Prior to the book going on sale, Murakami conducted a joint interview with a number of media organizations, including The Asahi Shimbun, in which he explained the background to his latest novel as well as why he decided to release a new work now.

He explained that he began writing it in the spring of 2020.

“Due to the effects of the novel coronavirus, I did not leave my home very often, so there was likely a stronger tendency for me to face my inner self,” said Murakami, 74. “I felt like pulling out (a past work) from the back of a desk drawer and rewriting it."

In 1980, Murakami published a shorter work with a similar title in a monthly literary magazine. But that work was never published in book form.

The novel was written soon after Murakami published “Pinball, 1973.”

The novel would also become the basis for a huge hit that Murakami published in 1985, “Hard-Boiled Wonderland and the End of the World.”
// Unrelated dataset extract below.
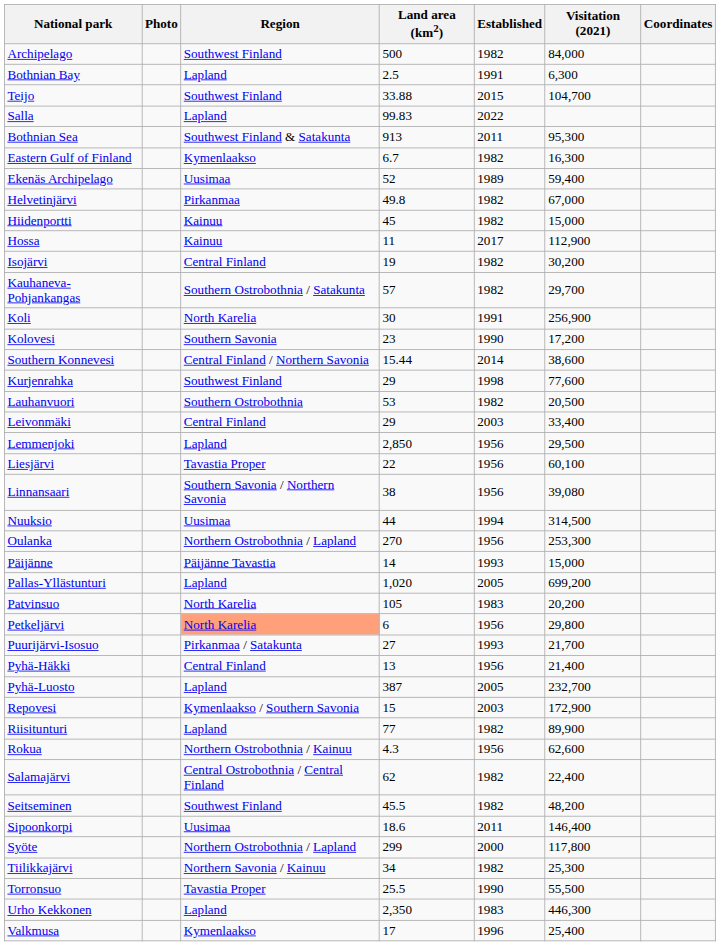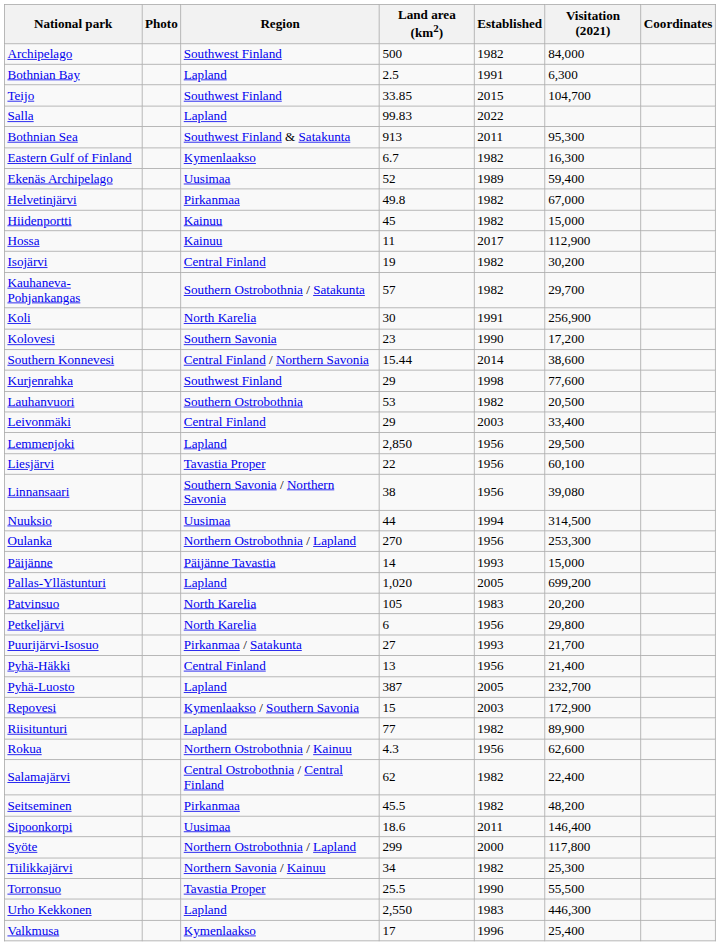Teijo | Land area (km2): 33.88 -> 33.85
Petkeljärvi | Region: lightsalmon background -> no background
Seitseminen | Region: Southwest Finland -> Pirkanmaa
Urho Kekkonen | Land area (km2): 2,350 -> 2,550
That novel goes back and forth between two worlds, with one being a town surrounded by a wall. But Murakami has said in the past that he was not satisfied with how "Hard-Boiled Wonderland" turned out.

In the joint interview, Murakami explained that he wrote the original short version based mainly on his feelings because he did not have much training in writing.

“While I was able to write somewhat better when ‘End of the World’ came out compared to my debut, I believe it was still too early for me to write it,” Murakami explained. “I was very limited in what I could write and that novel took form within those narrow limits.”

The latest work is made up of three parts, with the first part also comprised of alternate chapters with the narrator at age 17 in one world and much older in the other.

The narrator is told by his girlfriend that his true self resides within the town surrounded by a high wall. She then vanishes from the narrator’s life.

The older narrator lives in a quiet town surrounded by a wall, but residents not only do not have much to say, but no one has a shadow.

The narrator is undecided about whether he should remain within the town wall or if he should go out into the larger world.

“What the wall that emerges in the novel is all about, I wrote the novel while also thinking about the wall’s meaning,” Murakami said. “We now have the novel coronavirus and the war in Ukraine, and I believe we live in a time when globalism is wavering.

"Britain left the European Union and the possibility of the use of nuclear weapons has again emerged. In such times, I believe a very important issue is choosing whether to remain sheltered within a wall or to overcome that wall in order to leave.”

When he completed the first part, Murakami felt he had finished rewriting that short novel from more than four decades ago. He did touch that version for about six months, during which time he also began to feel that the story should continue.

Murakami moved the scene of the novel to a town in Fukushima Prefecture.
The narrator, now in his 40s, meets with people who have assorted psychological scars and difficulty adjusting to society. Such characters are prevalent in many of Murakami’s past works.

The narrator again comes face to face with the town of the first part.

“The second and third parts become a much deeper story with wider ramifications because it is unclear which is the shadow and which is the real thing,” Murakami said. “It was very difficult to write and I had to rewrite those parts a number of times.”

In addition to walls, shadows are also a prevalent motif in Murakami’s works. The novel proceeds with a quiet and thoughtful attempt to delve further into the significance of shadows.

“To me, shadows are like the ego in my subconscious,” Murakami said. “For me, writing long novels is like digging into a consciousness that has been removed from consciousness. I wrote about shadows in this novel because I wanted to turn the work of writing a novel itself into a novel.”

Murakami has legions of loyal fans around the world because his past works have been translated into about 50 languages.

“In Russia, several of my books have become best-sellers and six translations have also appeared in Ukraine,” he said. “I believe readers of my books do not welcome war at all. I hope such people will carefully read my work.”